> _PROMPT_: Please state how much the plasma torch cost according to the alternator welder text.

The welder is another story,
Since it's a big truck alternator capable of 160 amps all day long,
I take control of the rotor, add a rheostat type control so I can fine tune the arc, and it will make BEAUTIFUL AC or DC welds,
Straight or Reverse polarity, and by adjusting the RPM and using the simple rheostat adjustment, you don't have to adjust the throttle a dozen times to get the rod burning correctly.

I actually default to it quite often over dragging out the welder from the shop, (It's pretty large and in the back)
When it's REALLY easy to plug in my jumper cables to the Jeep bumper high amperage connector and weld away.

With up to 160 amps, I can arc gouge also, use it for a home made metal designator (EDM) to remove broken bolts, broken taps or broken easy outs, or bore precise holes in hardened stuff with nothing more than brass or even copper tubing.

Being able to remove a broken drill, tap or bolt is VERY handy, and EDM (Electronic Discharge Machining) is VERY simple once someone introduces you to the concept, and costs me about $30 to make an EDM rig for a common welder (Doesn't have to be an alternator welder, any old welder will do the job) so it's not only practical, but inexpensive... (But MESSY! You have to have water flow or water tank to do EDM the way I do it, and that means a big liquid mess!)

Being able to TIG Weld in AC or DC with a CO2 tank, Do high frequency AC Tig welding, 
TIG weld with a spool gun, Straight or Reverse Polarity, 
Stick weld in AC or DC, Straight or Revers Polarity,
Power up a plasma Cutter or EDM,
And have the second alternator still charge batteries and run AC tools,
That makes it WELL WORTH the $150 or so bucks I have in the entire unit.

The single biggest expense was the welding leads (Jumper Cables) and high amperage connectors to make them 'Quick Couple' units.
I use the connectors from large fork truck batteries, which run about $40 a pair if you get the good ones.

Behind that, the second biggest expense was the Plasma Torch which was $35 from E-bay.
The cheap Chinese torch isn't the issue, Each set of rebuild tips cost as much as the torch it's self, around $35 to rebuild.

If I do this again, it will be with a common plasma torch so I can get rebuild tips cheaper, and American made parts are ALWAYS better quality!
$150 for a torch isn't much considering most plasma cutters run about $800 or more (Much more for one that will blow through a 1" piece of steel like this one will at about 50 amps!)

The voltage/amperage gauges were cheap (surplus store), the rheostat was about $10 and controls amperage for everything from stick, to TIG, to MIG, to plasma to EDM, so that $10 makes it VERY controllable from the torch/stinger end of things...

[Dataset entries]
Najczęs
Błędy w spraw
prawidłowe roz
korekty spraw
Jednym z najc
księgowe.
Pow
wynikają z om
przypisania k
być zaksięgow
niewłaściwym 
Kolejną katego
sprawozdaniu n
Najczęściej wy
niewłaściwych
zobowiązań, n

* * *

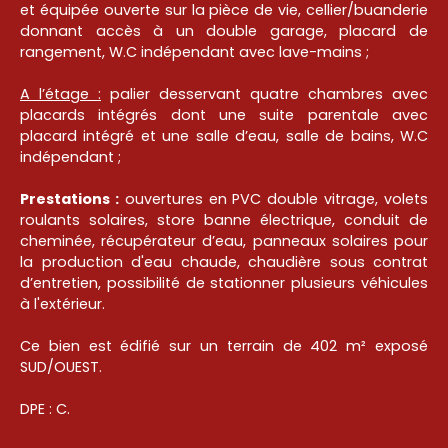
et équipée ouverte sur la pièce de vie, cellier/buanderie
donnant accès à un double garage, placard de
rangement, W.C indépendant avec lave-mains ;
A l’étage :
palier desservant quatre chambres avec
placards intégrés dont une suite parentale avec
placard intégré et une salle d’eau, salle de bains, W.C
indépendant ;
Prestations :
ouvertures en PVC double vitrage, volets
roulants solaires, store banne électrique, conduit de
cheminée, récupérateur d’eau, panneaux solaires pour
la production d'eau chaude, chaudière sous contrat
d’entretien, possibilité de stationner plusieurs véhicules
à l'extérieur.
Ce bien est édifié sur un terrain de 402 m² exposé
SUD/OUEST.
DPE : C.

* * *

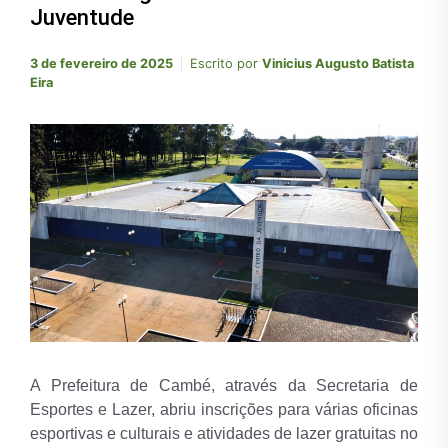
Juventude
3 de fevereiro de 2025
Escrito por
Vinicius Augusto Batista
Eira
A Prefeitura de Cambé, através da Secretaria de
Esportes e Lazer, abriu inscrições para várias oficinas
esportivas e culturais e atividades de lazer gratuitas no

> _FINAL ANSWER_: The plasma torch cost $35 from E-bay.